- _TEXTO_:
O paradigma instalado em 2015: o Contencioso dos Procedimentos de massa



Uma das grandes novidades da revisão de 2015 ao CPTA é justamente a previsão de uma nova forma de processo urgente. O artigo 99º CPTA traz assim um novo regime de procedimento em massa para conhecer de litígios decorrentes da prática ou omissão de atos no âmbito de alguns domínios. Integrando uma forma de processo urgente, estas ações seguem uma tramitação diferente segundo o que consta o artigo 36º CPTA assumindo assim prioridade sobre os demais processos e conseguindo assim uma resolução mais célere do litígio.

Consideram-se massivos os procedimentos com mais de 50 participantes, e elegem-se três domínios de aplicação: Os concursos de pessoal, os procedimentos de realização de provas com mais de 20 participantes e os procedimentos de recrutamento para a administração pública.

Uma vez intentada a primeira ação, os restantes interessados serão notificados da sua propositura por anúncio e assim, caso pretendam apresentar pretensões relativas ao mesmo procedimento devem coligar-se com o autor, assim participando no processo já em curso.

Tendo em conta o elevado número de contrainteressados,   a notificação dos restantes interessados por anúncio é também por si um regime especial de citação, em detrimento da habitual citação individual de cada um. Assim se o número de contrainteressados for superior a 20, pode o juiz decidir que a publicação seja realizada por publicação de anúncio, que deverá fazer-se através dos mesmos meios utilizados pelo ato impugnado no processo ou, quando o ato não tenha sido publicado, através de publicação em meio de comunicação social.

As pretensões deduzíveis são apenas a anulação ou a declaração de nulidade de atos administrativos – não se abrangendo pretensões relativas a outros atos jurídicos ou comportamentos ou a contratos, salvo em caso de uma cumulação de pedidos, que estariam sujeitos aos termos gerais do artigo 5º CPTA, circunstância que limita o alcance da nova ação.

Todas as ações devem ser propostas no tribunal da sede da entidade demandada (e não do domicílio do demandante), e, quando sejam propostas diferentes ações por referência ao mesmo procedimento, há  apensação obrigatória da ação proposta em primeiro lugar, desde que estejam preenchidos os pressupostos legais de admissibilidade para a coligação e cumulação de pedidos (nº2 e 4) – o propósito obvio e, em geral, aclamado é o da concentração de processos (um único processo, a correr num único tribunal), para alcançar uma maior uniformidade decisória, respeitando o princípio da igualdade de tratamento.

- _TAREFA PROPOSTA_: As seguintes afirmações estão de acordo com o texto sobre o contencioso dos procedimentos de massa: (a) consideram-se massivos os procedimentos com mais de 50 participantes; (b) as ações devem ser propostas no tribunal do domicílio do demandante; (c) os restantes interessados são notificados por anúncio da propositura da primeira ação? Responda sim ou não a cada uma e cite as palavras do texto que o decidem.

- _REGISTOS EXTRAÍDOS_:
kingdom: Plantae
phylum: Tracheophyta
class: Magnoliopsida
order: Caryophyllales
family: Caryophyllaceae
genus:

- _RESULTADO DA TAREFA_:
(a) Sim: "Consideram-se massivos os procedimentos com mais de 50 participantes".
(b) Não: "Todas as ações devem ser propostas no tribunal da sede da entidade demandada (e não do domicílio do demandante)".
(c) Sim: "os restantes interessados serão notificados da sua propositura por anúncio".